____ RECORDED INFORMATION
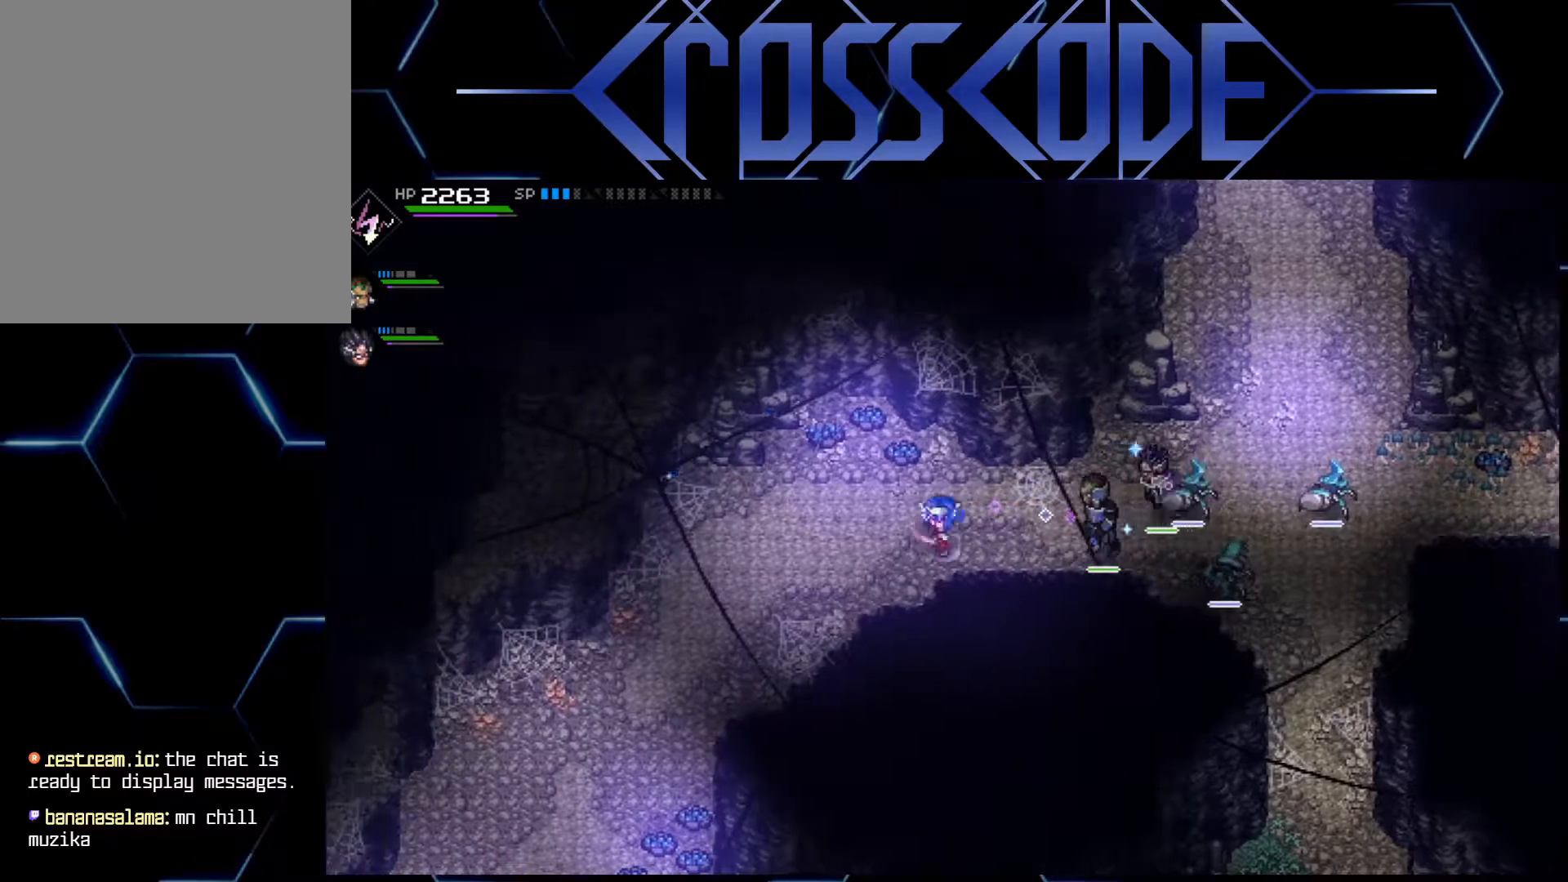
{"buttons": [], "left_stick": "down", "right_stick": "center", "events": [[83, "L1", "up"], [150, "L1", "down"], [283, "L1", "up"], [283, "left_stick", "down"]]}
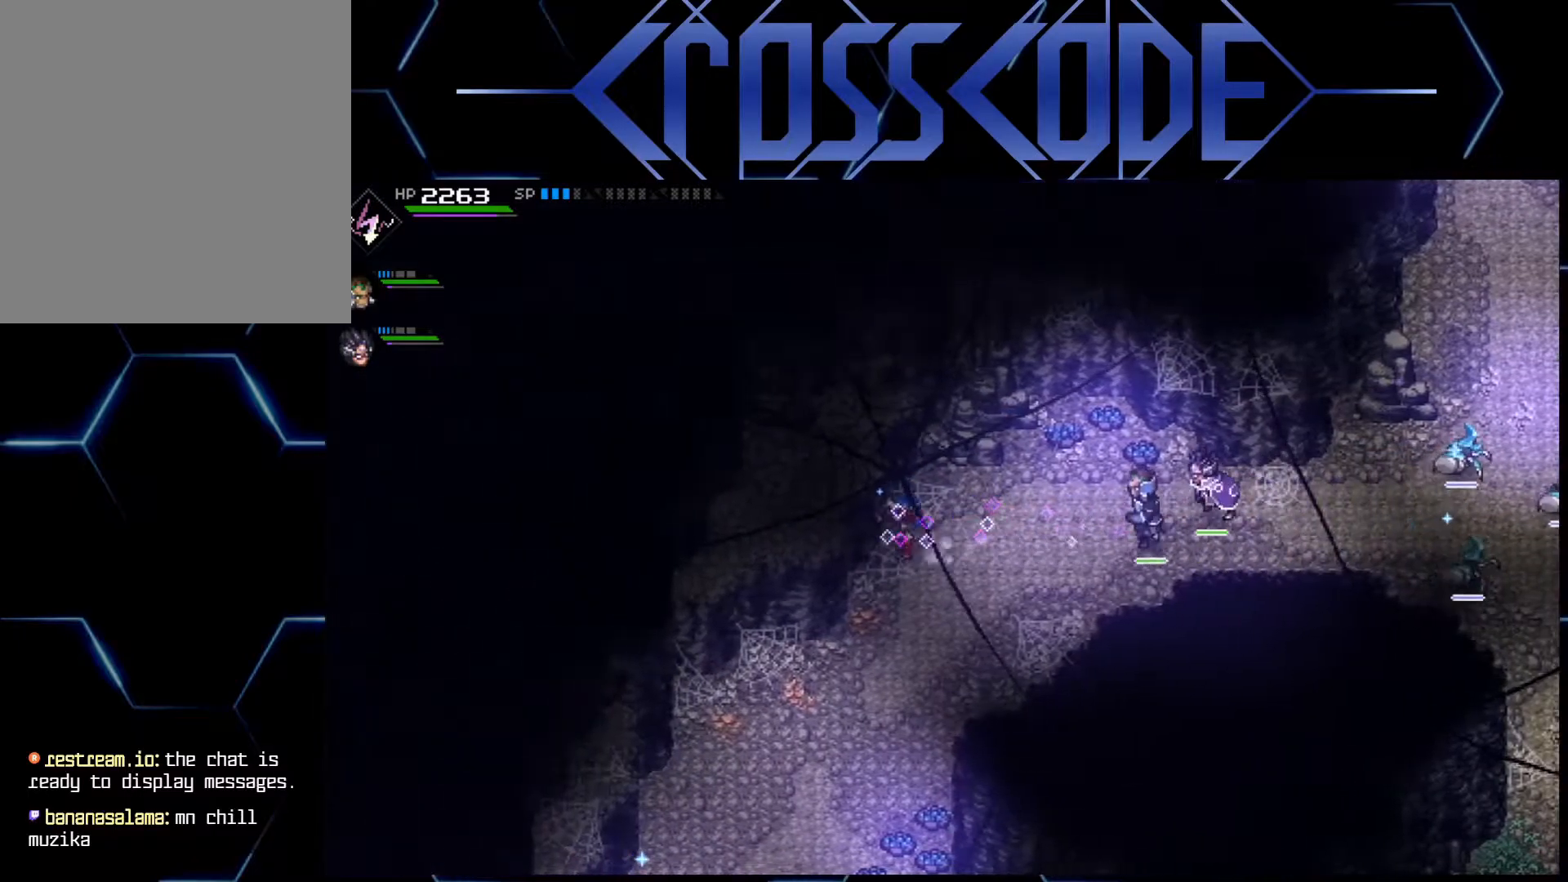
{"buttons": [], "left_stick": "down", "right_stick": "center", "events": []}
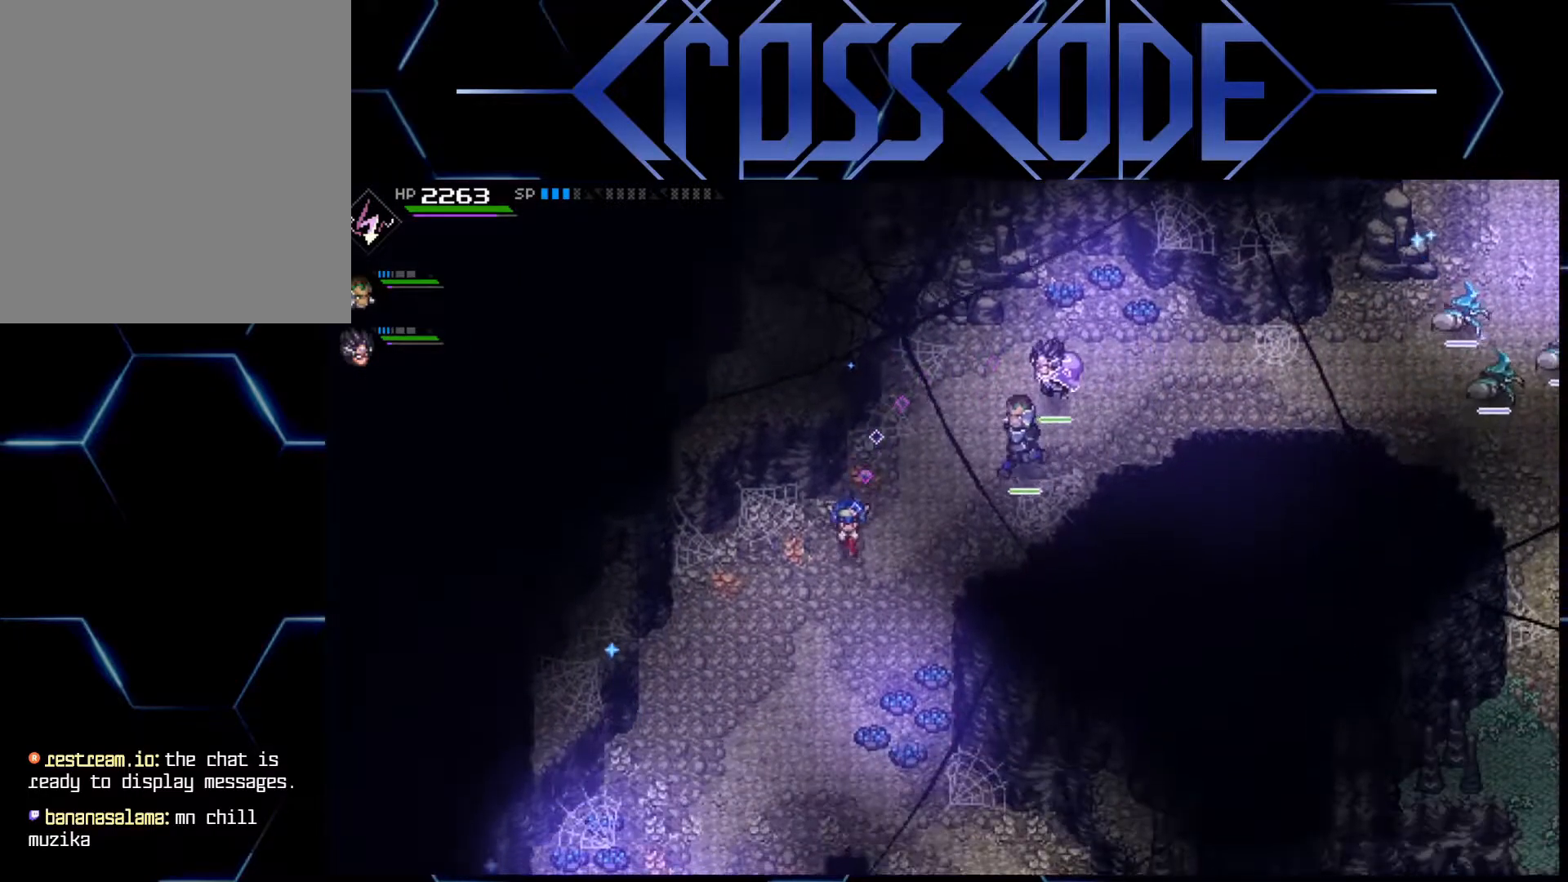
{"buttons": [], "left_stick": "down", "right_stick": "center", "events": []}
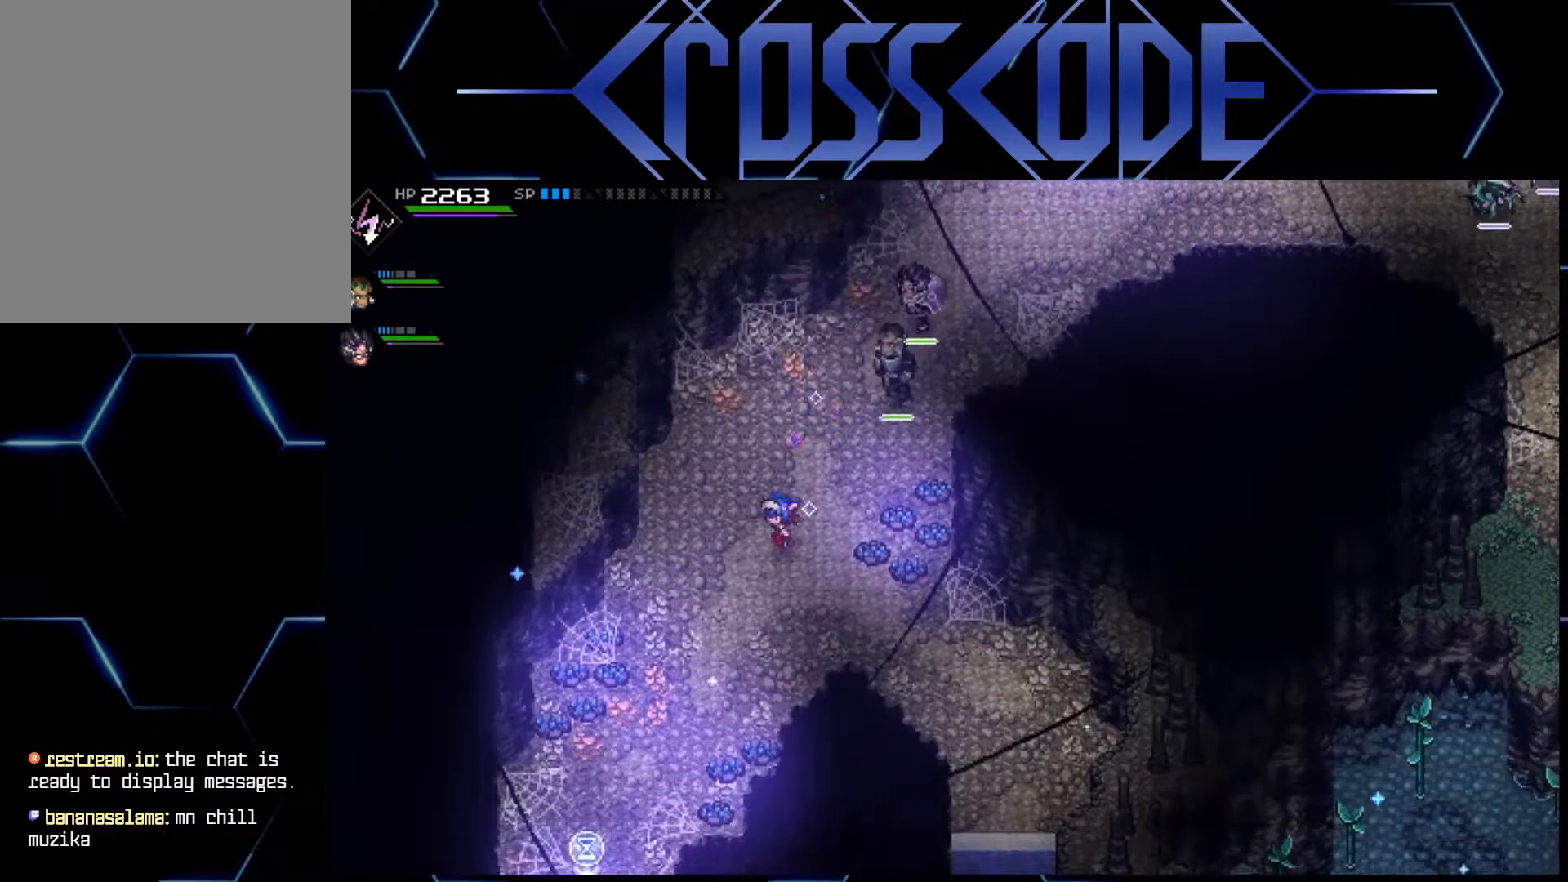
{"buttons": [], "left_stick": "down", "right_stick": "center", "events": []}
________
PROBLEM DESCRIPTION: Without including any pictures, copy every line above exactly.

RESPONSE AREA:
{"buttons": [], "left_stick": "down", "right_stick": "center", "events": [[83, "L1", "up"], [150, "L1", "down"], [283, "L1", "up"], [283, "left_stick", "down"]]}
{"buttons": [], "left_stick": "down", "right_stick": "center", "events": []}
{"buttons": [], "left_stick": "down", "right_stick": "center", "events": []}
{"buttons": [], "left_stick": "down", "right_stick": "center", "events": []}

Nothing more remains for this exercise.